=== Exercise description ===
Reproduce the records below with "developed" replaced by "processed" wherever it occurs, leaving everything else unchanged.

=== Data ===
*-*-*

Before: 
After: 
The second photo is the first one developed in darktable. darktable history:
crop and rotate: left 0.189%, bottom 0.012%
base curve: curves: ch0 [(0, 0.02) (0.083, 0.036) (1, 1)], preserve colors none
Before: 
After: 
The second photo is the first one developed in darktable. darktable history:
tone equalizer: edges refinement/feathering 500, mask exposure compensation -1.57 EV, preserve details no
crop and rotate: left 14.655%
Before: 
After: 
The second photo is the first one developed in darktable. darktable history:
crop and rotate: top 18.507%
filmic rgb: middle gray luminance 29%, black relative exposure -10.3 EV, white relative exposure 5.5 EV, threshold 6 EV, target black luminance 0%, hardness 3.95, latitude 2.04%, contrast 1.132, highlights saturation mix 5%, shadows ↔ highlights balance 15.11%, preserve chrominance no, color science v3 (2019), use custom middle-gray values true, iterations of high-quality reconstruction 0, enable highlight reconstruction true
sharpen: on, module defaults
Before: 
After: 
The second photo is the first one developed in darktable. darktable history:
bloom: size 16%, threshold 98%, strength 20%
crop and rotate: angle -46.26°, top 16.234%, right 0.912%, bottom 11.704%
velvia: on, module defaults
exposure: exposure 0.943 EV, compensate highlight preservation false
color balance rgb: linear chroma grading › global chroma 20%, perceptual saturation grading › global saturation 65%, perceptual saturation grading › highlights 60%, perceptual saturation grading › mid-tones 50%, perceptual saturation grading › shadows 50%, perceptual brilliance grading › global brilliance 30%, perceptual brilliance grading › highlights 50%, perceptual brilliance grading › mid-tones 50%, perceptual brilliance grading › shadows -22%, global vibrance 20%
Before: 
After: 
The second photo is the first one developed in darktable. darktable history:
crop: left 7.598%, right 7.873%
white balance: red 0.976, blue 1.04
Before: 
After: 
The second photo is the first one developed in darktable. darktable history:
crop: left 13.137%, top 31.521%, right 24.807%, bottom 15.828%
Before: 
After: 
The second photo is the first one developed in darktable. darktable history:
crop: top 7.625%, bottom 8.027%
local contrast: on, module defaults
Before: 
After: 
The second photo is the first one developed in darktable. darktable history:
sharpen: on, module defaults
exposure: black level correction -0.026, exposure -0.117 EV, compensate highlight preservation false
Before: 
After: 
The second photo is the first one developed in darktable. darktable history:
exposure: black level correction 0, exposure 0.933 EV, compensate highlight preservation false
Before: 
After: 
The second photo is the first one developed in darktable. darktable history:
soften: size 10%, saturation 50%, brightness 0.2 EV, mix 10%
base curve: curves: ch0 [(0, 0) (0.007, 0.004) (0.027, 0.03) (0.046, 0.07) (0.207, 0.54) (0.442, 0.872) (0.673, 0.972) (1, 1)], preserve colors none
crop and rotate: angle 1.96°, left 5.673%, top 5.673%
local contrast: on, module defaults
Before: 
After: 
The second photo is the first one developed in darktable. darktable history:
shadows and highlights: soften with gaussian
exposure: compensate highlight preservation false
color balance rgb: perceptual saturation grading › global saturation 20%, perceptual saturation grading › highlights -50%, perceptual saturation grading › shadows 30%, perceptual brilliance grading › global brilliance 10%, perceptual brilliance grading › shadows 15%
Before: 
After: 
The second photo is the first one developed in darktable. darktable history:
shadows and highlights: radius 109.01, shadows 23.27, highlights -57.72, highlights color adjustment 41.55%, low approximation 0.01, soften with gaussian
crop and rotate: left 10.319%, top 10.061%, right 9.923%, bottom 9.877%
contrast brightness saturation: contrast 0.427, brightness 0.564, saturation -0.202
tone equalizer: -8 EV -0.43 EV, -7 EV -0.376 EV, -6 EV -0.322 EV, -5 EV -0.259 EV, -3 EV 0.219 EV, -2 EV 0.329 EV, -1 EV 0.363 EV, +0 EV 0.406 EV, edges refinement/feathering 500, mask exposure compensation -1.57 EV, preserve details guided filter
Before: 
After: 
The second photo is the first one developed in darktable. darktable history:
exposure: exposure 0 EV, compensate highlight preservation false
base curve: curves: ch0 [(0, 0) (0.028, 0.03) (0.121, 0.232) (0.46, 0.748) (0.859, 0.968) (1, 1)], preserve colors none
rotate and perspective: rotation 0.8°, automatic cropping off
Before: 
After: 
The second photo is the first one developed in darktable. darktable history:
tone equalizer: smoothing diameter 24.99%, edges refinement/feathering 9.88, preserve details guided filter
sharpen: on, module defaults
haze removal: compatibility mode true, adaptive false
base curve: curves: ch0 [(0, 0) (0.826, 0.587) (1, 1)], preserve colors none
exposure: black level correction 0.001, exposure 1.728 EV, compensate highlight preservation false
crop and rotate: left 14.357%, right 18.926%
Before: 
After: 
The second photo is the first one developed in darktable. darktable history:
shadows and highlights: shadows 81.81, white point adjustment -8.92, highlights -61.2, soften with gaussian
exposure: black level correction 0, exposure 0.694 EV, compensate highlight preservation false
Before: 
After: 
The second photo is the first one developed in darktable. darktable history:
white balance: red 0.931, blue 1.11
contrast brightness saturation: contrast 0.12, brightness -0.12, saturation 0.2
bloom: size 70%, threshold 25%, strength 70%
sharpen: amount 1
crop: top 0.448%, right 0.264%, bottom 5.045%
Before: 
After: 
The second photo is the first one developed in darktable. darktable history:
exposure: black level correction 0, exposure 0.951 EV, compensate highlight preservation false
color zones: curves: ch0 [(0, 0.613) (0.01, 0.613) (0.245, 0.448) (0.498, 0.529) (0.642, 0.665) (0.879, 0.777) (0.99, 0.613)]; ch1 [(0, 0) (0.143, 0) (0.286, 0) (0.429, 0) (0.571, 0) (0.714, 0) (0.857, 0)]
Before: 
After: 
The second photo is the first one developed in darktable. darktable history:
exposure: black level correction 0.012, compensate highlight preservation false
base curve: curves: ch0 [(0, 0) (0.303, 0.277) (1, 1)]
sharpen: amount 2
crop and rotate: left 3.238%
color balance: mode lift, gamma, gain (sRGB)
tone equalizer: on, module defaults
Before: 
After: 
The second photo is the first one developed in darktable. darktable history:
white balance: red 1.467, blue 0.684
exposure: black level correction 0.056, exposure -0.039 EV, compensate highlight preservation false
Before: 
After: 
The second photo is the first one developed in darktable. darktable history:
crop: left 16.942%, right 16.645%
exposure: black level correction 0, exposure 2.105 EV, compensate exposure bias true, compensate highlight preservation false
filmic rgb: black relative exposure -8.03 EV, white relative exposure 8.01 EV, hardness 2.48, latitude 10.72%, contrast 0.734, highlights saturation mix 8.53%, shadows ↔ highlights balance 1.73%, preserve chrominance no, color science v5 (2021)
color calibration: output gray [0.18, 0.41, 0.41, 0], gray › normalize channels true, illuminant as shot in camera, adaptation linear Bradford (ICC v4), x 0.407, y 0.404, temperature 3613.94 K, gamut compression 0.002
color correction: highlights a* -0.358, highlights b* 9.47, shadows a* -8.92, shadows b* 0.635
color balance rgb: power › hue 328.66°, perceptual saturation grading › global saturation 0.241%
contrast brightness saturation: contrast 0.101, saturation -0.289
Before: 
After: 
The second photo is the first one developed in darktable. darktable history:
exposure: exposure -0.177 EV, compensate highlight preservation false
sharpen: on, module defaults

*-*-*

=== Problem solution ===
Before: 
After: 
The second photo is the first one processed in darktable. darktable history:
crop and rotate: left 0.189%, bottom 0.012%
base curve: curves: ch0 [(0, 0.02) (0.083, 0.036) (1, 1)], preserve colors none
Before: 
After: 
The second photo is the first one processed in darktable. darktable history:
tone equalizer: edges refinement/feathering 500, mask exposure compensation -1.57 EV, preserve details no
crop and rotate: left 14.655%
Before: 
After: 
The second photo is the first one processed in darktable. darktable history:
crop and rotate: top 18.507%
filmic rgb: middle gray luminance 29%, black relative exposure -10.3 EV, white relative exposure 5.5 EV, threshold 6 EV, target black luminance 0%, hardness 3.95, latitude 2.04%, contrast 1.132, highlights saturation mix 5%, shadows ↔ highlights balance 15.11%, preserve chrominance no, color science v3 (2019), use custom middle-gray values true, iterations of high-quality reconstruction 0, enable highlight reconstruction true
sharpen: on, module defaults
Before: 
After: 
The second photo is the first one processed in darktable. darktable history:
bloom: size 16%, threshold 98%, strength 20%
crop and rotate: angle -46.26°, top 16.234%, right 0.912%, bottom 11.704%
velvia: on, module defaults
exposure: exposure 0.943 EV, compensate highlight preservation false
color balance rgb: linear chroma grading › global chroma 20%, perceptual saturation grading › global saturation 65%, perceptual saturation grading › highlights 60%, perceptual saturation grading › mid-tones 50%, perceptual saturation grading › shadows 50%, perceptual brilliance grading › global brilliance 30%, perceptual brilliance grading › highlights 50%, perceptual brilliance grading › mid-tones 50%, perceptual brilliance grading › shadows -22%, global vibrance 20%
Before: 
After: 
The second photo is the first one processed in darktable. darktable history:
crop: left 7.598%, right 7.873%
white balance: red 0.976, blue 1.04
Before: 
After: 
The second photo is the first one processed in darktable. darktable history:
crop: left 13.137%, top 31.521%, right 24.807%, bottom 15.828%
Before: 
After: 
The second photo is the first one processed in darktable. darktable history:
crop: top 7.625%, bottom 8.027%
local contrast: on, module defaults
Before: 
After: 
The second photo is the first one processed in darktable. darktable history:
sharpen: on, module defaults
exposure: black level correction -0.026, exposure -0.117 EV, compensate highlight preservation false
Before: 
After: 
The second photo is the first one processed in darktable. darktable history:
exposure: black level correction 0, exposure 0.933 EV, compensate highlight preservation false
Before: 
After: 
The second photo is the first one processed in darktable. darktable history:
soften: size 10%, saturation 50%, brightness 0.2 EV, mix 10%
base curve: curves: ch0 [(0, 0) (0.007, 0.004) (0.027, 0.03) (0.046, 0.07) (0.207, 0.54) (0.442, 0.872) (0.673, 0.972) (1, 1)], preserve colors none
crop and rotate: angle 1.96°, left 5.673%, top 5.673%
local contrast: on, module defaults
Before: 
After: 
The second photo is the first one processed in darktable. darktable history:
shadows and highlights: soften with gaussian
exposure: compensate highlight preservation false
color balance rgb: perceptual saturation grading › global saturation 20%, perceptual saturation grading › highlights -50%, perceptual saturation grading › shadows 30%, perceptual brilliance grading › global brilliance 10%, perceptual brilliance grading › shadows 15%
Before: 
After: 
The second photo is the first one processed in darktable. darktable history:
shadows and highlights: radius 109.01, shadows 23.27, highlights -57.72, highlights color adjustment 41.55%, low approximation 0.01, soften with gaussian
crop and rotate: left 10.319%, top 10.061%, right 9.923%, bottom 9.877%
contrast brightness saturation: contrast 0.427, brightness 0.564, saturation -0.202
tone equalizer: -8 EV -0.43 EV, -7 EV -0.376 EV, -6 EV -0.322 EV, -5 EV -0.259 EV, -3 EV 0.219 EV, -2 EV 0.329 EV, -1 EV 0.363 EV, +0 EV 0.406 EV, edges refinement/feathering 500, mask exposure compensation -1.57 EV, preserve details guided filter
Before: 
After: 
The second photo is the first one processed in darktable. darktable history:
exposure: exposure 0 EV, compensate highlight preservation false
base curve: curves: ch0 [(0, 0) (0.028, 0.03) (0.121, 0.232) (0.46, 0.748) (0.859, 0.968) (1, 1)], preserve colors none
rotate and perspective: rotation 0.8°, automatic cropping off
Before: 
After: 
The second photo is the first one processed in darktable. darktable history:
tone equalizer: smoothing diameter 24.99%, edges refinement/feathering 9.88, preserve details guided filter
sharpen: on, module defaults
haze removal: compatibility mode true, adaptive false
base curve: curves: ch0 [(0, 0) (0.826, 0.587) (1, 1)], preserve colors none
exposure: black level correction 0.001, exposure 1.728 EV, compensate highlight preservation false
crop and rotate: left 14.357%, right 18.926%
Before: 
After: 
The second photo is the first one processed in darktable. darktable history:
shadows and highlights: shadows 81.81, white point adjustment -8.92, highlights -61.2, soften with gaussian
exposure: black level correction 0, exposure 0.694 EV, compensate highlight preservation false
Before: 
After: 
The second photo is the first one processed in darktable. darktable history:
white balance: red 0.931, blue 1.11
contrast brightness saturation: contrast 0.12, brightness -0.12, saturation 0.2
bloom: size 70%, threshold 25%, strength 70%
sharpen: amount 1
crop: top 0.448%, right 0.264%, bottom 5.045%
Before: 
After: 
The second photo is the first one processed in darktable. darktable history:
exposure: black level correction 0, exposure 0.951 EV, compensate highlight preservation false
color zones: curves: ch0 [(0, 0.613) (0.01, 0.613) (0.245, 0.448) (0.498, 0.529) (0.642, 0.665) (0.879, 0.777) (0.99, 0.613)]; ch1 [(0, 0) (0.143, 0) (0.286, 0) (0.429, 0) (0.571, 0) (0.714, 0) (0.857, 0)]
Before: 
After: 
The second photo is the first one processed in darktable. darktable history:
exposure: black level correction 0.012, compensate highlight preservation false
base curve: curves: ch0 [(0, 0) (0.303, 0.277) (1, 1)]
sharpen: amount 2
crop and rotate: left 3.238%
color balance: mode lift, gamma, gain (sRGB)
tone equalizer: on, module defaults
Before: 
After: 
The second photo is the first one processed in darktable. darktable history:
white balance: red 1.467, blue 0.684
exposure: black level correction 0.056, exposure -0.039 EV, compensate highlight preservation false
Before: 
After: 
The second photo is the first one processed in darktable. darktable history:
crop: left 16.942%, right 16.645%
exposure: black level correction 0, exposure 2.105 EV, compensate exposure bias true, compensate highlight preservation false
filmic rgb: black relative exposure -8.03 EV, white relative exposure 8.01 EV, hardness 2.48, latitude 10.72%, contrast 0.734, highlights saturation mix 8.53%, shadows ↔ highlights balance 1.73%, preserve chrominance no, color science v5 (2021)
color calibration: output gray [0.18, 0.41, 0.41, 0], gray › normalize channels true, illuminant as shot in camera, adaptation linear Bradford (ICC v4), x 0.407, y 0.404, temperature 3613.94 K, gamut compression 0.002
color correction: highlights a* -0.358, highlights b* 9.47, shadows a* -8.92, shadows b* 0.635
color balance rgb: power › hue 328.66°, perceptual saturation grading › global saturation 0.241%
contrast brightness saturation: contrast 0.101, saturation -0.289
Before: 
After: 
The second photo is the first one processed in darktable. darktable history:
exposure: exposure -0.177 EV, compensate highlight preservation false
sharpen: on, module defaults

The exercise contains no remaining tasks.